» Records from a data collection
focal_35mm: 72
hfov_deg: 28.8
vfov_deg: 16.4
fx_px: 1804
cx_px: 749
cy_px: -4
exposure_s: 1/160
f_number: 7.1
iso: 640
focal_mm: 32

...

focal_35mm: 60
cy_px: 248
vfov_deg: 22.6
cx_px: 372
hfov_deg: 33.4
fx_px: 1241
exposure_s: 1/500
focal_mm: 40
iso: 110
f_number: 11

---

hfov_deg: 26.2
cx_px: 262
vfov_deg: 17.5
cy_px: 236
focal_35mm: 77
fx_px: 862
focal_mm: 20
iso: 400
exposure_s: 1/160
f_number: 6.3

» BRIEF
Going back over the entries above, copy word for word every line from the one that has "hfov_deg: 28.8" on through the one that has "focal_mm: 32".

» RESPONSE
hfov_deg: 28.8
vfov_deg: 16.4
fx_px: 1804
cx_px: 749
cy_px: -4
exposure_s: 1/160
f_number: 7.1
iso: 640
focal_mm: 32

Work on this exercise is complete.